HIGH api key exposureadonisjsapi keys

Api Key Exposure in Adonisjs with Api Keys

Api Key Exposure in Adonisjs with Api Keys — how this specific combination creates or exposes the vulnerability

When API keys are used in an AdonisJS application without strict controls, they can be exposed through routes, logs, or error messages, effectively leaking long-lived credentials. AdonisJS applications that embed keys directly in environment files or source code risk exposing those keys if the repository is public or improperly secured. For example, a route that forwards requests with an Authorization: ApiKey <key> header may inadvertently log the full header, including the key, especially if debug logging is enabled in production.

Consider an AdonisJS route that proxies requests to a third‑party service using an API key stored in .env and accessed via Env.get('EXTERNAL_API_KEY'). If the route does not sanitize logs and an error occurs, the key may appear in stack traces or application logs. A related risk arises when OpenAPI specs generated from AdonisJS code include the key as a literal example value; these specs may be published to developer portals or committed to version control, creating a second vector for exposure.

During a black‑box scan, middleBrick tests for this exposure by probing endpoints that accept and reflect API key values, inspecting responses for key leakage, and analyzing spec artifacts for embedded keys. It checks whether the unauthenticated attack surface reveals keys through verbose error messages, missing input validation on key‑like parameters, or overly permissive CORS rules that allow external domains to trigger key‑bearing requests. The LLM/AI Security checks specifically look for system prompt leakage patterns that could expose key handling logic, and active prompt injection probes attempt to coerce the API into returning key values or configuration details.

Compliance mappings are relevant here: findings may align with OWASP API Top 10 A07:2021 (Identification and Authentication Failures) and A05:2021 (Security Misconfiguration), as well as controls in frameworks such as PCI‑DSS and SOC2 that require protection of credential material. middleBrick provides per‑category breakdowns so you can see whether a specific finding relates to authentication, data exposure, or unsafe consumption, along with prioritized remediation guidance.

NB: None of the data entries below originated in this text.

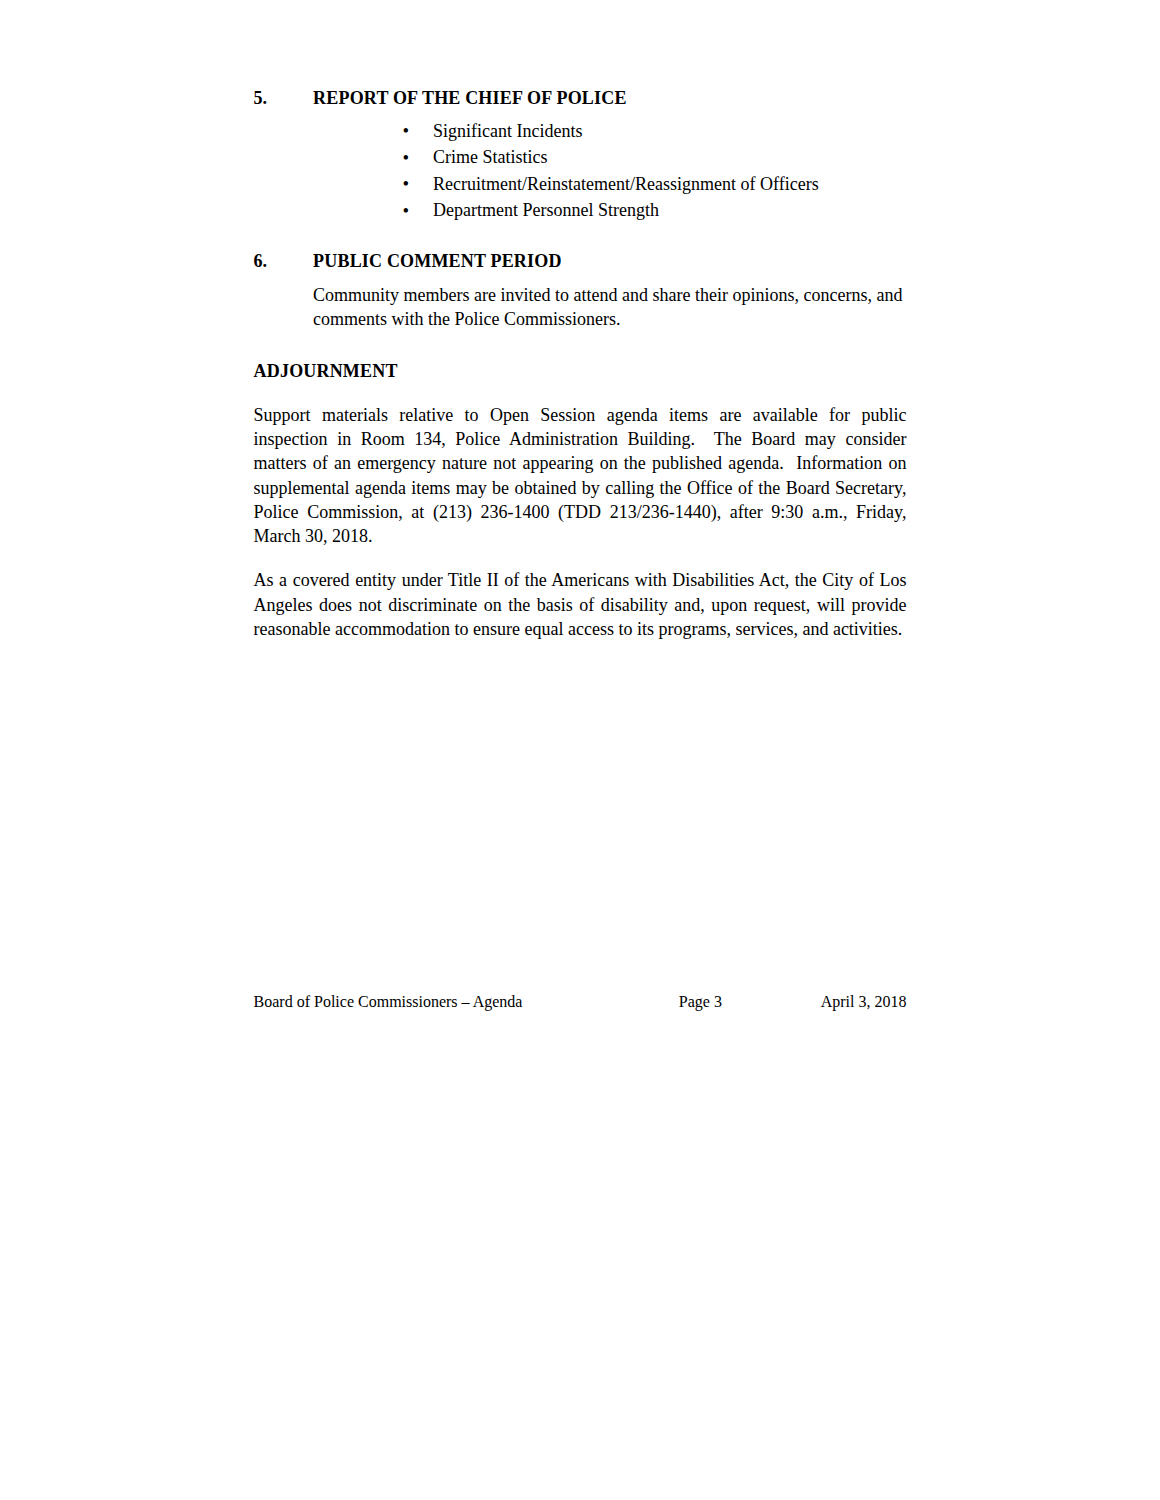5.
REPORT OF THE CHIEF OF POLICE
Significant Incidents
Crime Statistics
Recruitment/Reinstatement/Reassignment of Officers
Department Personnel Strength
6.
PUBLIC COMMENT PERIOD
Community members are invited to attend and share their opinions, concerns, and comments with the Police Commissioners.
ADJOURNMENT
Support materials relative to Open Session agenda items are available for public inspection in Room 134, Police Administration Building. The Board may consider matters of an emergency nature not appearing on the published agenda. Information on supplemental agenda items may be obtained by calling the Office of the Board Secretary, Police Commission, at (213) 236-1400 (TDD 213/236-1440), after 9:30 a.m., Friday, March 30, 2018.
As a covered entity under Title II of the Americans with Disabilities Act, the City of Los Angeles does not discriminate on the basis of disability and, upon request, will provide reasonable accommodation to ensure equal access to its programs, services, and activities.
Board of Police Commissioners – Agenda
Page 3
April 3, 2018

Using middleBrick’s CLI, you can scan an AdonisJS endpoint with middlebrick scan https://api.example.com to detect potential key exposure without installing agents or providing credentials. If you require continuous monitoring, the Pro plan supports scheduled scans and alerts, while the GitHub Action can fail builds when a scan detects high‑severity issues, helping prevent key leaks from reaching production.

Api Keys-Specific Remediation in Adonisjs — concrete code fixes

Remediation focuses on preventing keys from appearing in logs, error messages, specs, and client‑facing responses. Store keys in .env and access them via Env.get, never hard‑coding them. Ensure logs redact sensitive headers and that debug output is disabled in production.

Example of a vulnerable route that echoes the API key in logs:

import { HttpContextContract } from '@ioc:Adonis/Core/HttpContext'
import logger from '@ioc:Adonis/Core/Logger'

export default class ProxyController {
  public async proxy({ request, response }: HttpContextContract) {
    const key = Env.get('EXTERNAL_API_KEY')
    // Vulnerable: logging the key
    logger.info('Outgoing request', { apiKey: key, url: request.input('url') })
    const res = await fetch(request.input('url'), {
      headers: { Authorization: `ApiKey ${key}` }
    })
    return response.send(await res.text())
  }
}

Fixed version with redaction and no key in logs:

import { HttpContextContract } from '@ioc:Adonis/Core/HttpContext'
import logger from '@ioc:Adonis/Core/Logger'

export default class ProxyController {
  public async proxy({ request, response }: HttpContextContract) {
    const key = Env.get('EXTERNAL_API_KEY')
    // Safe: do not log the key
    logger.info('Outgoing request', { url: request.input('url') })
    const res = await fetch(request.input('url'), {
      headers: { Authorization: `ApiKey ${key}` }
    })
    return response.send(await res.text())
  }
}

Also sanitize any OpenAPI generation to avoid embedding keys in examples. Use placeholder values instead:

// Avoid this in generated specs:
// securitySchemes:
//   ApiKeyAuth:
//     type: apiKey
//     in: header
//     x-example: <actual-key>

// Use this instead:
// securitySchemes:
//   ApiKeyAuth:
//     type: apiKey
//     in: header
//     description: Provide a valid API key

For CI/CD integration, the middleBrick GitHub Action can validate that no high‑severity findings appear before deployment, and the MCP Server allows you to scan endpoints directly from your IDE, supporting rapid feedback during development.

Frequently Asked Questions

Can middleBrick remove or fix the exposed API keys in my Adonisjs app?
middleBrick detects and reports findings with remediation guidance, but it does not fix, patch, block, or remove API keys. You must apply the suggested code changes and operational practices to address exposure.
Does scanning with middleBrick require credentials or an agent in my Adonisjs environment?
No. middleBrick performs unauthenticated, black‑box scans by submitting a URL; no agents, credentials, or configuration are required.